April 16, 2019 – I am a Baby Boomer born in 1949. In growing up in an environment that followed World War Two, the common experience was one of renewal and liberation. Whether in the Developed World, or the Developing, change fell largely on the positive side of the ledger. Capital, both human and financial, was abundant.
Post-secondary education was relatively cheap. And expanding economies made it much easier to find work and plot a career path to middle-class comfortability.
There were environmental threats pointed out by people like Rachel Carson in her book “The Silent Spring.” But this was about using the insecticide DDT, and not about mass extinction caused by overall human industrial and economic behaviour.
In North America, the dream of a single-family home, a car in the driveway, and a world of unlimited opportunity were very much present with only the Cold War and its nuclear threat the major impediment to an Eden here on Earth.
Europe was in full post-war recovery with the promise of a future more united continent that would no longer be riven by nationalist wars.
In South Asia and Africa, decolonization was a force for liberation and progress.

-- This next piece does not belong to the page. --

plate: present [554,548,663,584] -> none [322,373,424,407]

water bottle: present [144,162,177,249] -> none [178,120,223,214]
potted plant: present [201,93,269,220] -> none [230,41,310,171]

But that is not the world of today for some population groups. I include millennials, youth, and those with no post-secondary education. These groups are all experiencing the uncertainty of disruptive change because of a number of factors:
- Automation leading to consolidation of work and fewer jobs
- Precarious employment as companies change the way they procure skills in the market
- Climate change
In the American Journal of Public Health, published on April 10th, there appears a study entitled, “The Depths of Despair Among US Adults Entering Midlife.”It focuses on a specific demographic, white Americans with low levels of education. It examines changes in “indicators of despair from adolescence to adulthood” looking at ethnicity, education, and locality. Its findings show a level of rising despair in young adults reaching into midlife, rising death rates in younger people associated with suicide, drug overdose, and alcoholism. The underlying factors point to a lack of jobs driven by the disappearance of manufacturing in the American hinterland (a large source of employment in small-town and rural America), technological change, wage stagnation, and declining rates of upward mobility among those with no post-secondary education. The study, although confined to white Americans was seen as a predictor of other ethnic groups with similar locality and levels of education.

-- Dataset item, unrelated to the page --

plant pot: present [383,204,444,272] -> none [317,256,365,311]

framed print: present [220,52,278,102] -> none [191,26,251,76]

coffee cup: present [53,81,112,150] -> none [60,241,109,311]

But white, rural, low-education Americans are far from alone in feeling the despair of the times. Millennials, often described at the entitled generation, don’t see themselves in that light. In an article that appeared in the HuffPost in May of 2017, Dr. Michael S. W. Lee, Senior Lecturer, The University of Auckland Business School, in New Zealand, describes millennials as “young people unsure of where they stand and what to expect.” Rather than feeling entitled, the bulk of millennials face uncertainty in the job market. They are the precariat of today, working on short-term contracts, and often without benefits.

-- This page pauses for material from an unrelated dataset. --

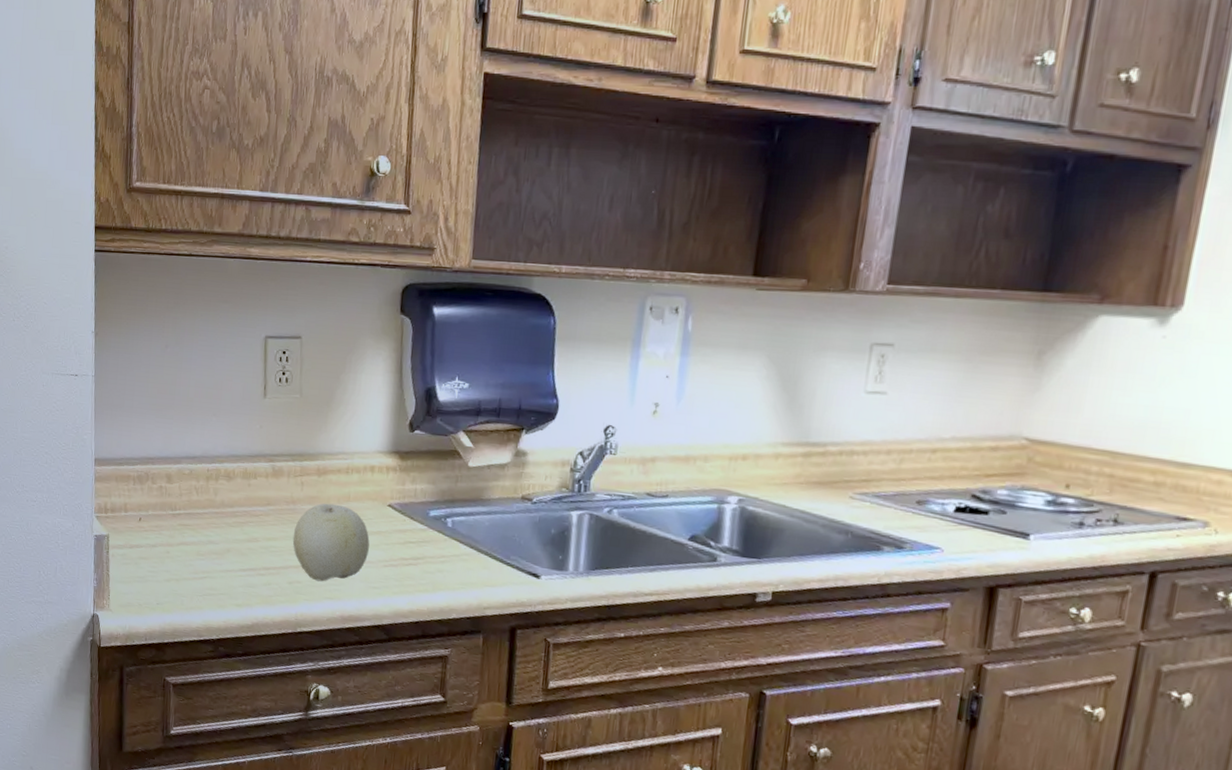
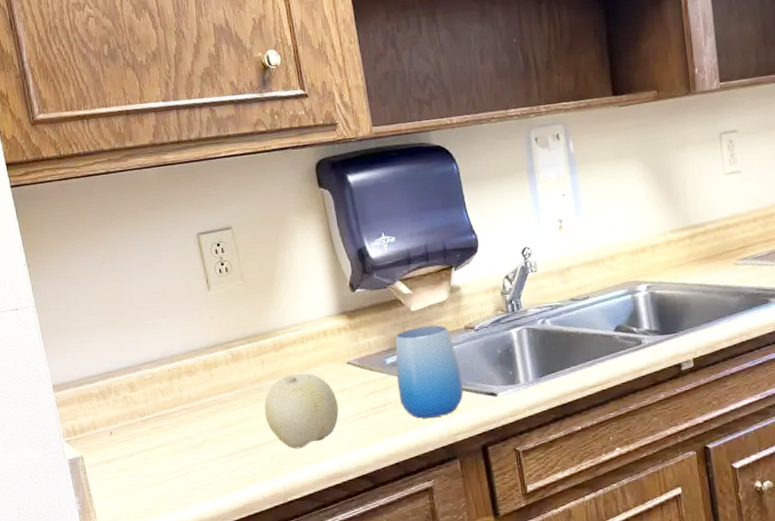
cup: none [434,485,507,585] -> present [395,325,464,419]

Is this feeling among millennials uniformly felt? It varies in the United States by region, as it does in other countries across the planet. In Africa where the majority of the population is under the age of 30, the uncertainty of work creates an enormous emotional burden in many countries. It is no secret that the Arab Spring began in North African countries where governments were oblivious to the despair of youth.
In places like Taiwan, millennials feel trapped regardless of level of education. Taiwan is isolated because of its unique status, a country, not a country. Getting off the island is perceived by many millennials as the only future hope for their generation.
And then there is the youth of Generation Z, those who follow the millennials. Despair about climate change for those born at the end of the last century and the beginning of this one should be understood as young people witness the lack of concerted action by governments to address this existential threat. Whether the headlines describe melting polar sea ice, rising ocean levels, extreme weather events, extinction of species, or record levels of heat, climate change is never far from young people who read about it on digital devices continuously.
But in despair, we are beginning to witness reaction. It began with a group of young people in the United States taking the government to court for a lack of climate action. And this fall a young Swedish teenager, Greta Thunberg, started her own protest outside her country’s parliament by not attending her school on a Friday. She called her action a “School Strike for Climate.” What began as a one-person protest has now expanded to include protests by elementary and high school students around the world. Described as a movement that is “fighting for our lives,” it represents the beginning of a self-healing process to end despair through political action.